I asked for The Help for my birthday back in March after hearing great things about it. Although at the time I had absolutely no idea what it was about. Only that it was a really awesome read.
There were other books on my To Read pile ahead of this, so it just kept getting put off. And in that time, I heard what it was about, was invited to (and declined) a spot at the movie premier in San Diego (I do NOT see movies before I read the book.) and heard even MORE hype.
All of this lead to me not really wanting to read the book anymore. I don’t like hype. It makes me all doubtful that the book will have any real merit. Don’t ask me why. I’ve been called a book snob, and maybe that’s it. Or maybe Oprah has ruined me for all books that get too much publicity (although, in her defense, her early choices for her Book Club were rather wonderful).
Anyway, I went into The Help all cautiously cynical.
And I hated it. At first.
The first quarter of the book was really quite a struggle for me. No one told me that. What I was told was, “this book is SUCH a quick read and SO good and you will NEVER want to put it down.”
Oh I put it down alright. A million times in those first hundred pages. I bet it took me two weeks to actually get through the first part because I really didn’t look forward to reading.
Plus I had it in my mind that a white woman writing from a black point of view about something like civil rights was going to be horrible.
Again, maybe I am a snob, I don’t know. Maybe I have read too much Hurston and Morrison. Maybe I am still resting on all the discussions I had in my African American Lit classes about the complexity of racism.
Whatever it was, I was sure a book that was soooo loved and that had soooo quickly become a blockbuster movie could not really portray anything correctly or be worth my time.

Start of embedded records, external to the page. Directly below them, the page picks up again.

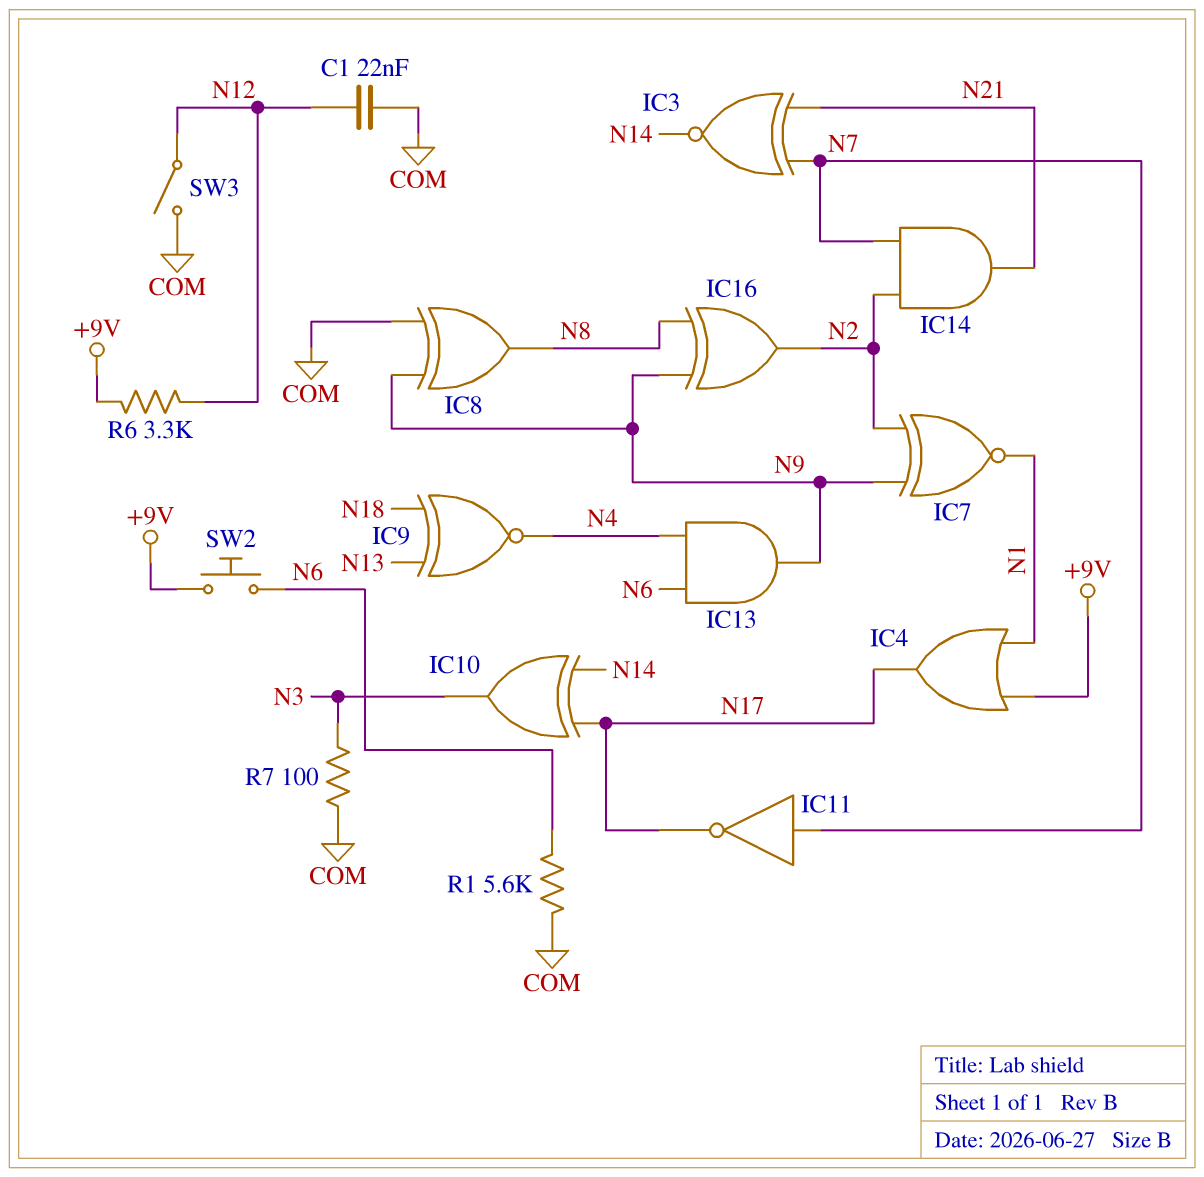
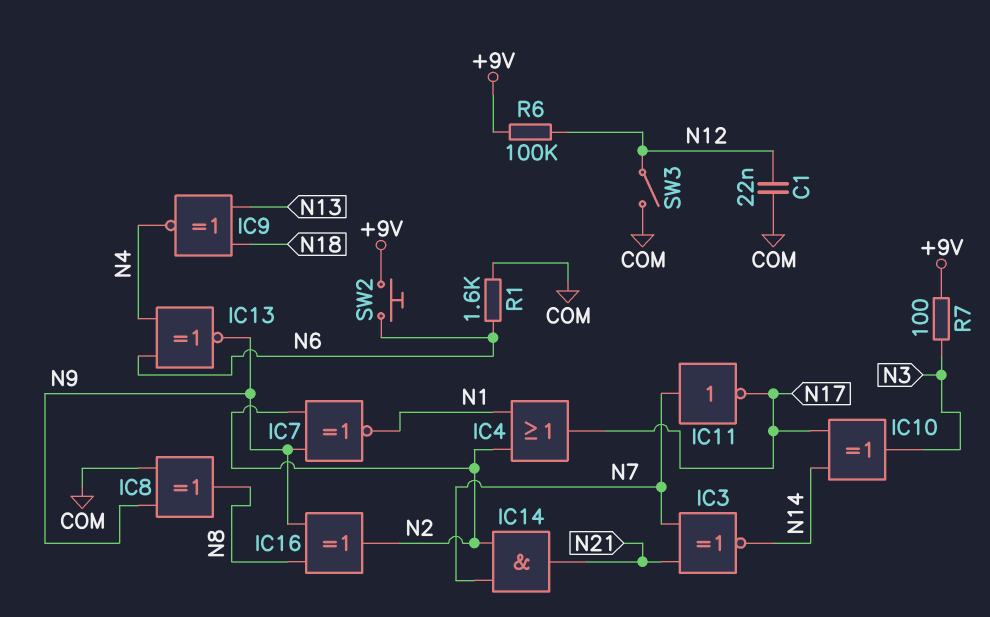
IC4: OR (in +9V, in N1, out N17) -> OR (in N1, in N2, out N17)
IC13: AND (in N4, in N6, out N9) -> XNOR (in N4, in N6, out N9)
R1: 5.6k (COM, N6) -> 1.6k (COM, N6)
R6: 3.3k (+9V, N12) -> 100k (+9V, N12)
R7: 100 (COM, N3) -> 100 (+9V, N3)

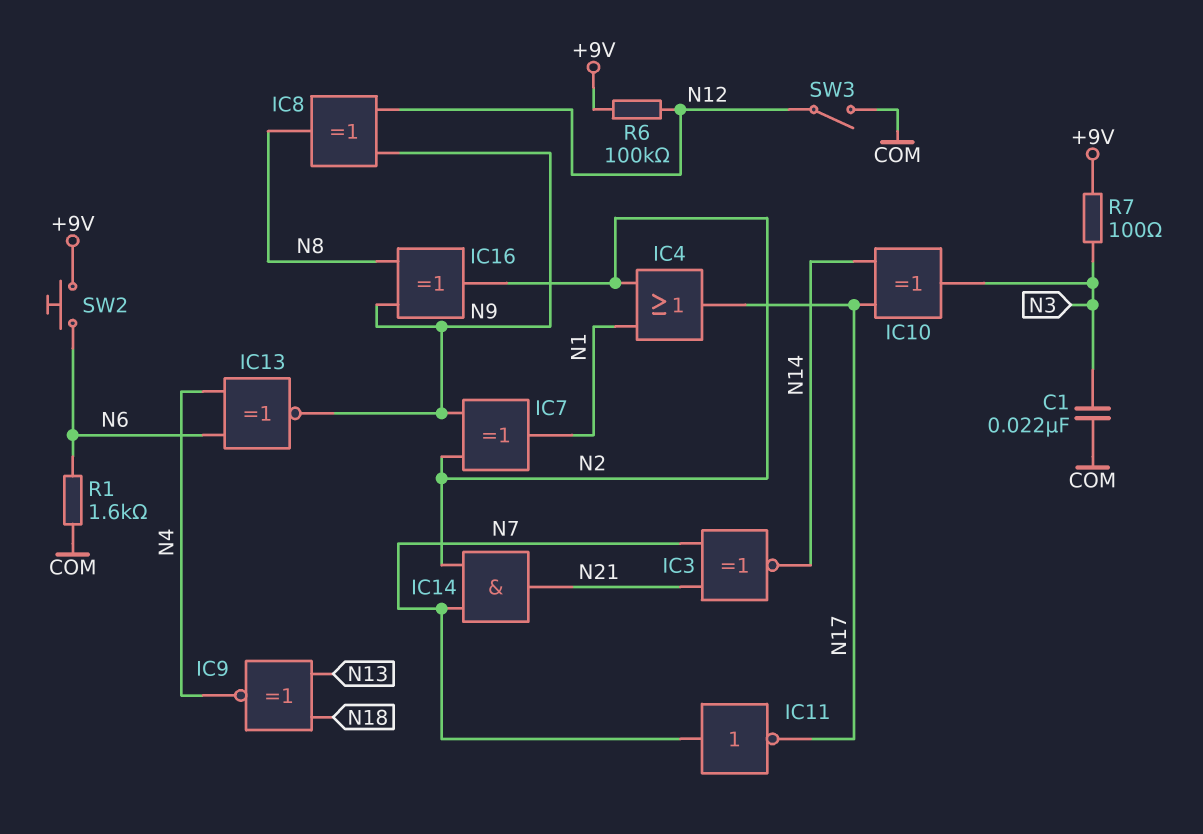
C1: 22nF (COM, N12) -> 22nF (COM, N3)
IC7: XNOR (in N2, in N9, out N1) -> XOR (in N2, in N9, out N1)
IC8: XOR (in COM, in N9, out N8) -> XOR (in N9, in N12, out N8)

I don’t think I was completely correct on that judgment.
The book was a good read.
Once Miss Skeeter, the white protagonist, began putting the stories of the black women together and Minnie and Aibileen, the black protagonists, began to detail the layers of bad and good and evil and wonderful about their lives as maids for rich white families, my reading took off.
The quick summary of the plot–if you’ve been under a rock or avoiding any sort of the Help publicity whatsoever–is that it takes place in the 60′s in Jackson, Mississippi. Miss Skeeter, a wealthy white 20-something wannabe writer decides that she doesn’t understand all these unspoken rules of what keeps blacks and whites apart, and after talking with Aibileen pitching an idea to a New York publisher, decides to write a book of a collection of stories from various maids from Jackson.
Whew.
From what I’ve heard, the book does a better job than the movie in making sure the reader is aware of how horribly dangerous it is for these women to be not just talking to each other about what really goes on, but for whites and blacks to be friendly and casual with each other.
I also think it’s a good start to showing how complex racism is. There are so many levels. I found myself wondering over and over, “why is it such a BIG DEAL that if a white woman treats her black maid nicely? Shouldn’t that just be expected and anything under that be abominable?”
But that is the point. Racism is so tricky that it makes actual positive human interaction look like a standout miracle instead of just normal. A white woman helping out her black maid when a family member is sick should be NORMAL, but it’s not, so it’s talked up as being the most wonderful thing ever.
This is confusing and sad to me. I think most people–especially those who are as removed from the civil rights struggles of the south in the 60′s–think of racism as white people simply hating black people.
But it’s not that, excuse the pun, black and white.
Racism has ugly, tricky, mind-warping grays.
And I think The Help is a way to start looking at it.
Do I think the issue is much deeper than a good novel? Yes. But at least it made me think about it an write this post.
The lines I picked out as being the root of why Stockett wrote the book (and then was delighted to see she confirmed in the afterward) were these:
We are just two people. Not that much separates us. Not nearly as much as I’d thought.
Part of that is a “duh” statement.
But that is the black and white of it. It’s the most simplistic way to put it.
Too simplistic? Maybe. But isn’t this what we want our kids to understand? Differences are just that. Differences.
What did you think? I am assuming I am the last person on Earth to read the book, so tell me…your thoughts?